I have coreos running on digitalocean with etcd/fleet/flanneld. I decided I wanted discovery and dns to be part of my installation. So, I added skydns and registrator to the cloud-config file. I have some reservations about this, mixing *my* configuration with the coreos configuration, but, I really wanted the common denominator on a fleet machine to include container discovery and dns.
To that end, I created service files and had no problem running skydns and registrator manually *after* the coreos fleet booted and synced up. But, I really wanted to have a fleet machine ready to go after it was created on digital ocean, no more fiddling needed.
So I thought it would be simple to add 2 more units to the cloud-config. I couldn't get them to work in a reliable way. Sometimes they would work, sometimes not. It basically boiled down to my lack of understanding with systemd. I did two things. In the service definition I put the [Install] section. When the cloud-config's unit definition does 'enable: true', the [Install] section is used to create links and make the service part of systemd's responsibility. Of course there needs to be the command: start as well, I had this in my initial versions, but, if anything failed during the attempted start everything would stop, and a retry would not happen. By doing the enable:true I made it part of systemd's mission to keep this service up, and to retry as appropriate.

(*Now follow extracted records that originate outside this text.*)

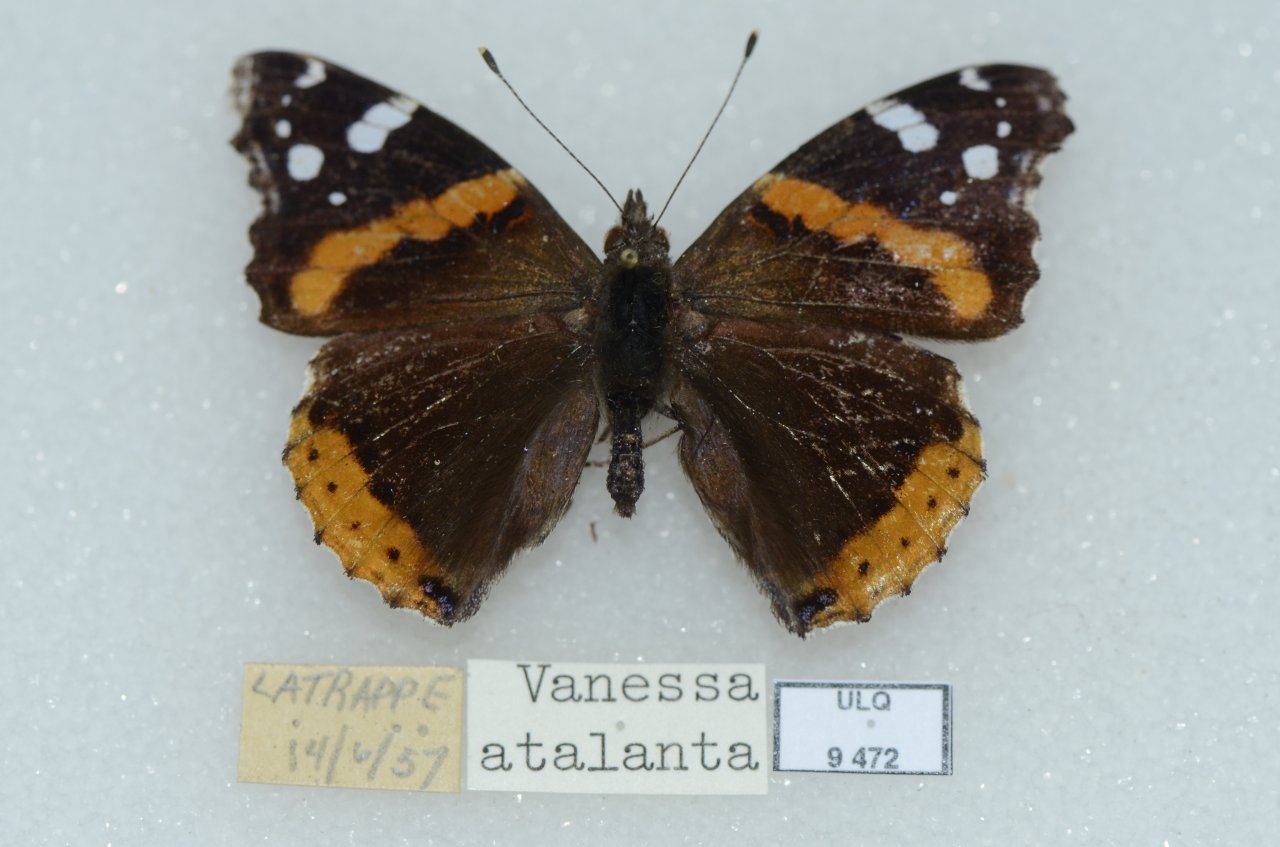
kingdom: Animalia
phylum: Arthropoda
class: Insecta
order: Lepidoptera
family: Nymphalidae
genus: Vanessa
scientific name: Vanessa atalanta
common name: Red Admiral
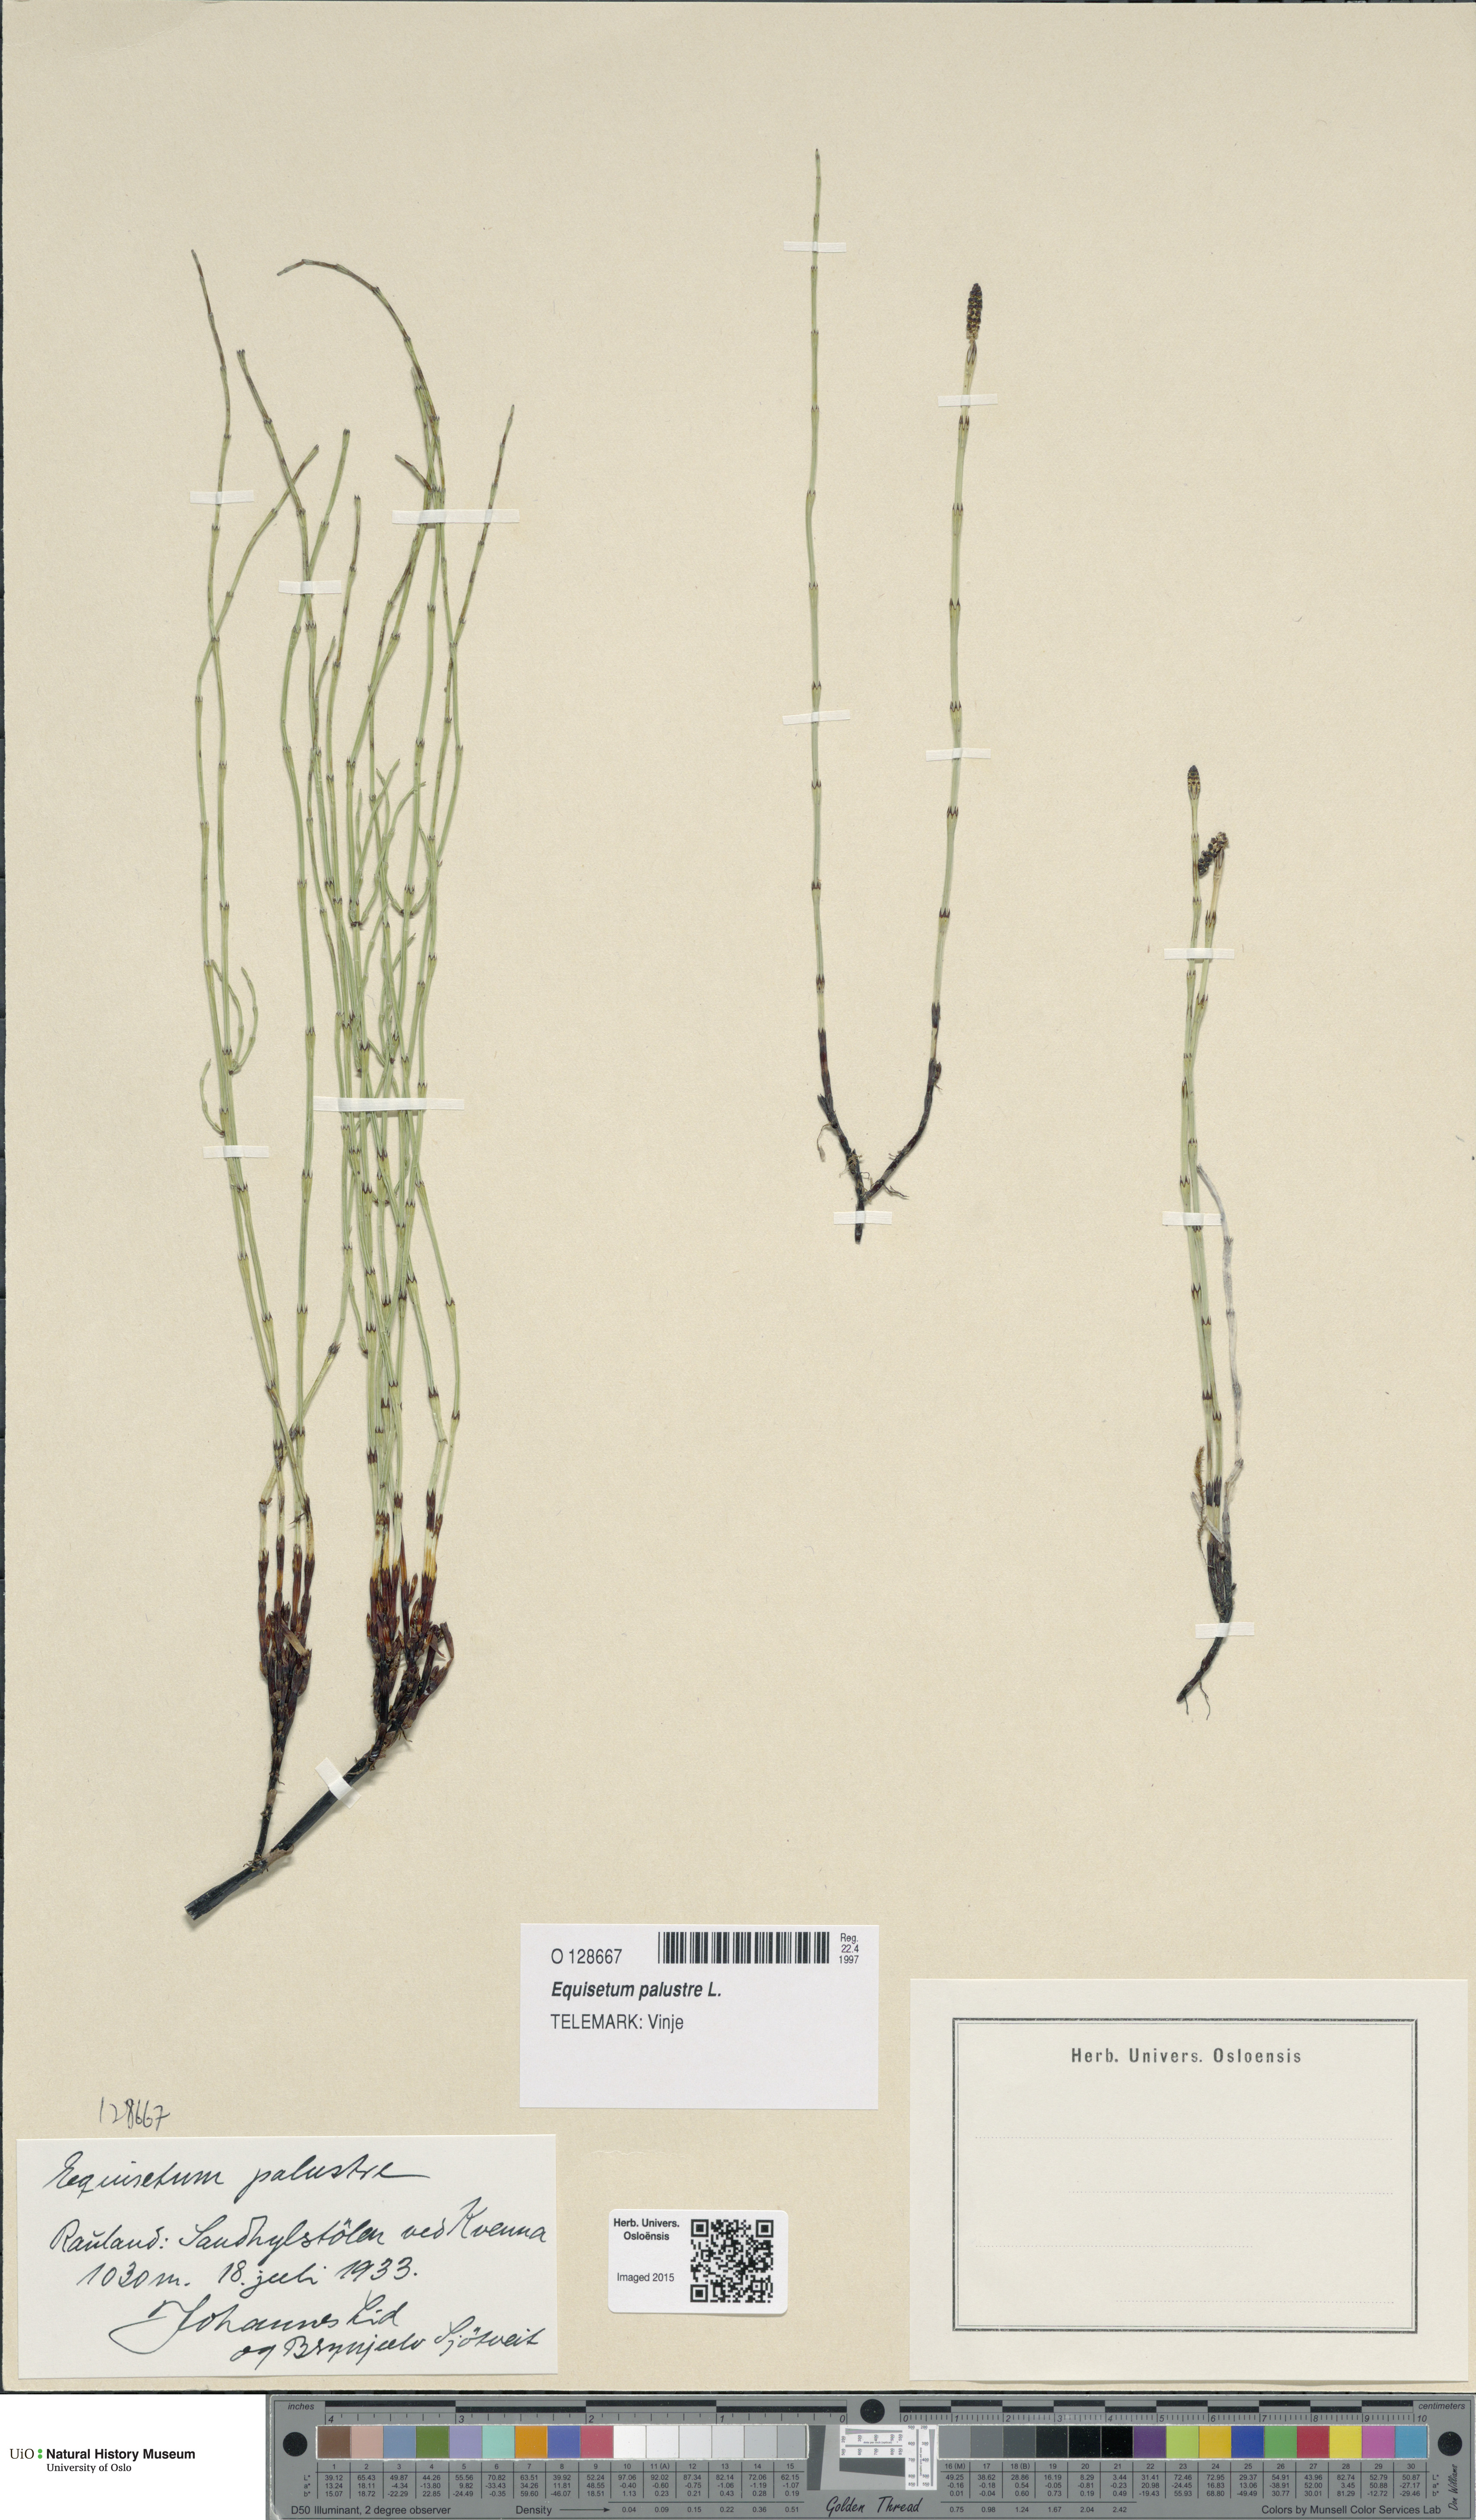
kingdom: Plantae
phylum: Tracheophyta
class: Polypodiopsida
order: Equisetales
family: Equisetaceae
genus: Equisetum
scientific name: Equisetum palustre
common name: Marsh horsetail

Also, I can now kill the container running skydns, and systemd will restart it!
All of this is guess work on my part, I have read through systemd documentation and coreos documentation. If there is a better way to do this I'd like to know! Here is the relevant piecework of my cloud-config file:
#cloud-config
hostname: a
...
write_files:
- path: /etc/systemd/system/skydns.service
permissions: 0644
owner: core:core
content: |
[Unit]
Description=SkyDNS service discovery
After=flanneld.service docker.service etcd.service
Requires=flanneld.service docker.service etcd.service
[Service]
Restart=always
ExecStartPre=-/usr/bin/env docker kill skydns
ExecStartPre=-/usr/bin/env docker rm skydns
ExecStartPre=/usr/bin/env docker pull tacodata/skydns-coreos
ExecStart=/usr/bin/env bash -c '/usr/bin/docker run --name skydns -p 53:53/udp tacodata/skydns-coreos'
ExecStop=-/usr/bin/docker stop skydns
[Install] WantedBy = multi-user.target
...
coreos:
etcd:
...
units:
...
- name: skydns.service
enable: true
command: start
I think it is worth mentioning that the section :
Does not exist in this service definition. However the service is run on all coreos hosts because it is part of the #cloud-config.